Un miracle étant quelque chose qui va à l’encontre de ces lois (qu’un homme revienne à la vie par exemple), Hume nous explique qu’il est déjà impossible d’y croire rien qu’à partir de cette idée. Les lois de la nature sont en effet d’une probabilité si forte (elles sont observées par tous, à toutes les époques et en tous lieux) qu’elles forment une preuve uniforme et définitive contre les miracles. Il exprime ainsi le scepticisme dont chacun devrait faire preuve vis-à-vis de ces miracles :

« Quand un homme me dit qu’il a vu un mort rappelé à la vie, je considère immédiatement en moi-même s’il est plus probable que cet homme me trompe ou qu’il se trompe, ou que le fait s’est réellement produit. Je pèse, l’un en regard de l’autre, les deux miracles. […] Si la fausseté de son témoignage était encore plus miraculeuse que l’événement qu’il rapporte, alors, et alors seulement, il peut prétendre gouverner ma croyance et mon opinion. » (Hume, Enquête sur l’entendement humain)

Aucun témoignage humain ne peut remplir cette condition ! Un miracle n’est jamais raconté et asserté par assez d’hommes fiables, d’un bon sens et d’une éducation suffisantes pour qu’on leur voue une confiance totale. Très étrangement, ce n’est jamais qu’une poignée d’individus (si ce n’est un homme seul) qui a la chance d’assister à un miracle : jamais une foule toute entière.

III. La foi

Nous avons supposé plus haut la distinction entre la croyance empirique et la croyance métaphysique. Là où le miracle et la superstition relèvent de la croyance empirique, la foi, elle, est une croyance métaphysique en ceci qu’elle concerne des idées, des entités en-dehors de l’expérience. Ses principaux objets sont ainsi l’existence de Dieu, l’existence de l’âme, d’une vie non biologique après la mort… qui sont des objets métaphysiques. Autrement dit :

  • superstition/miracle = croyance qui concerne des faits
  • foi = croyance qui concerne des idées métaphysiques qui n’appartiennent pas aux faits.

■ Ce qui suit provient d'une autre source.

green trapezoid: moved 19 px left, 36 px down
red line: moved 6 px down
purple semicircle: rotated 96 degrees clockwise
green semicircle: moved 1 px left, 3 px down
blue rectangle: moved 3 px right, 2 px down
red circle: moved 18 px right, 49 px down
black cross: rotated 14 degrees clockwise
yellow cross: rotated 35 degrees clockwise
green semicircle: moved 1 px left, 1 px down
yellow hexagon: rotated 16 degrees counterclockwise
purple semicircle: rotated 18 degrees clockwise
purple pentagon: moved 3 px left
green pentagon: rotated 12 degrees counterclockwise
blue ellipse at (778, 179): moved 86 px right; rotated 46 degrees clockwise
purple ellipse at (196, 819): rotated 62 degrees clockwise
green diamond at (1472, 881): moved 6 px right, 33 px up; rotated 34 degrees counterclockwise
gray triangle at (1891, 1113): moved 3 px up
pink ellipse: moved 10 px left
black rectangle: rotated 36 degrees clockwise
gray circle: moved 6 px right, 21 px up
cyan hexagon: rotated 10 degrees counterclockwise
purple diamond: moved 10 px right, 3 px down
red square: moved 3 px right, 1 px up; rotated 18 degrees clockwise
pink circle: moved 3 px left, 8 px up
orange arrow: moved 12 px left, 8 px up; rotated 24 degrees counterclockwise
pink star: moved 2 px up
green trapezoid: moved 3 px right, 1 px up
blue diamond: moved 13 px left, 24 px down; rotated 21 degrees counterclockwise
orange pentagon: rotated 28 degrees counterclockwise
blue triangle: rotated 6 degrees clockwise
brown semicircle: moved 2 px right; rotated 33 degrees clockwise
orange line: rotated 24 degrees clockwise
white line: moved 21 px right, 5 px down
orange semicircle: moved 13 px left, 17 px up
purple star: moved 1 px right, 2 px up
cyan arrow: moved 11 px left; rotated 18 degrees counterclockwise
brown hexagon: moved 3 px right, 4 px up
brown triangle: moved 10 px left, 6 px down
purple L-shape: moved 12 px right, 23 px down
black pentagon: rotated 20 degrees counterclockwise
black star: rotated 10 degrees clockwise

Mais il faut encore expliquer ce qu’est la croyance métaphysique. Nous avons vu qu’elle est assimilable à la foi. Or, pour susciter la foi il faut produire des miracles, puisque la croyance métaphysique ne se fonde pas sur les ressorts empiriques habituels. Toutefois nous ne pouvons pas considérer la foi comme une superstition car l’objet de la croyance métaphysique n’est pas dans le domaine empirique ! Dire que l’âme survit à la mort biologique n’est pas contraire à l’expérience puisque cette affirmation ne concerne pas l’ordre des causes matérielles. 

Cette distinction permet d’éviter de rapprocher injustement la foi de la superstition. En effet la foi n’étant pas une croyance empirique, toutes deux ne peuvent pas être confondues.

Que dire, une fois que l’on a vu tout ceci ? Nous pourrions émettre une critique envers la thèse de Hume, et lui reprocher de définir l’Homme comme un être essentiellement connaissant. Aristote disait peut-être que « tout homme désire naturellement savoir », mais la connaissance est-elle vraiment la première préoccupation de l’humanité ? Si c’est le cas, alors nous devons nous résoudre à ce que la religion ne soit qu’un mode du savoir, mais gorgé d’illusions et d’erreurs.

Toutefois, il suffit de constater les progrès gargantuesques de la science et d’observer que la religion n’a pas disparue malgré ça, pour se rendre compte que cette idée est discutable. Puisque le développement scientifique n’a pas suffi à rendre la religion obsolète, alors on peut supposer que la religion ne se réduit pas à être un mode du savoir, contrairement à ce que suggère Hume.

Il semblerait donc que la religion doive être distinguée de la croyance, qui relève d’un problème épistémologique. La croyance est davantage un mode de perception du monde et de ses limites, qui permet de nous interroger sur les raisons pour lesquelles nous savons que nous sommes dans le vrai quand nous affirmons quelque chose.